Protester Luke Strandquist tells KOIN the protest is a once in a lifetime chance to make a difference.
“We have very clear intentions today…my intention is to be a physical block to the Fennica and keep Shell from drilling in the Artic,” Strandquist says.
“We’re all pretty experienced climbers,” he explains. He says some of the climbers have hammocks, while other have platforms and some are just on chairs.
Portland Police Sgt. Pete Simpson, a police spokesperson, says the agency is monitoring the situation. The St. Johns Bridge is closed to pedestrian traffic.
Vehicle traffic is being allowed to cross the bridge, however, police are warning drivers not to stop, or they could face citations or arrests.
Simpson says the Portland Police Rapid Response Team is on the scene and is specially trained to handle protesters and large crowds, but don’t intend to remove the protesters.
“They are experienced climbers.
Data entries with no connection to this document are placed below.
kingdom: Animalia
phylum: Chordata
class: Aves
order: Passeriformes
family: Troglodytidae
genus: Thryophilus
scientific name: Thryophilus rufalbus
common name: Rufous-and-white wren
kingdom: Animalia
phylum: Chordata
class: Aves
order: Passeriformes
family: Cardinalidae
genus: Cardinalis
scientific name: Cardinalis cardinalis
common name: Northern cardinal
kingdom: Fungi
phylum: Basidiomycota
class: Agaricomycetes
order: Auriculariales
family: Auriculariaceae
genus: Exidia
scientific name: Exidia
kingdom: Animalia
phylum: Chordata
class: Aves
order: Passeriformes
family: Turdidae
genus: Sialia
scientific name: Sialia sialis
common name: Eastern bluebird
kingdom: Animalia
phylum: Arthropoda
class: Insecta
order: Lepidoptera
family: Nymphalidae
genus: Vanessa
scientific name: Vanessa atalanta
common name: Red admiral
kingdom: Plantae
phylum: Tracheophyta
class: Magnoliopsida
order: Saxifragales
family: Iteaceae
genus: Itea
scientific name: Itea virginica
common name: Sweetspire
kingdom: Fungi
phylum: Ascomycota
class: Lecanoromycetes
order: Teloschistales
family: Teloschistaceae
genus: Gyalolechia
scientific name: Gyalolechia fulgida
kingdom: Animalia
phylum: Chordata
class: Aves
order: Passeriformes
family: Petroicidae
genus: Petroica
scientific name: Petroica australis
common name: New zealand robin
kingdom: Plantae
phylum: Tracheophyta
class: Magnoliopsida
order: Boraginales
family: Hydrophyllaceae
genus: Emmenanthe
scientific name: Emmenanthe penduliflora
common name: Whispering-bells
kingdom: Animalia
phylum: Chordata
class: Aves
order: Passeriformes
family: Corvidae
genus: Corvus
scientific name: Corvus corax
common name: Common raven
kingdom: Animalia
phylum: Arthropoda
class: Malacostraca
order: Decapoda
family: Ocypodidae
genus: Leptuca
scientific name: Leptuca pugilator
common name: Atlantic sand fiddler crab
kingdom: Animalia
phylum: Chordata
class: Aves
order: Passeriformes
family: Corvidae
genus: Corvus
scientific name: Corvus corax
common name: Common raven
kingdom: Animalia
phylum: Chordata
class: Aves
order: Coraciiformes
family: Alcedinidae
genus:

And safety is definitely our number one priority,” Nichols, the coordinator, says. “The climbers are prepared to stay here for as long as they can.”
Simpson says that when the people come off the bridge, the bureau will look into charges of trespassing.
Lt. Steve Alexander, a spokesperson with the Multnomah County Sheriff’s Office, which operates the River Patrol Unit, says MCSO crews are on scene and helping. He says the agency will not take action unless someone hits the water and needs to be rescued.
The United States Coast Guard, which is in charge of vessel traffic, is monitoring the situation.
ODOT Spokesperson Don Hamilton tells KOIN that from what they can tell, the protesters have set up their rope systems “professionally” and it does not appear to be damaging the bridge.
The Royal Dutch Shell PLC icebreaker Fennica arrived in Portland for repairs after it was damaged this month in the Aleutian Islands when it struck an underwater obstruction, tearing a gash in its hull.
“The only reason they are here in Portland is because of their own incompetence,” Nichol says.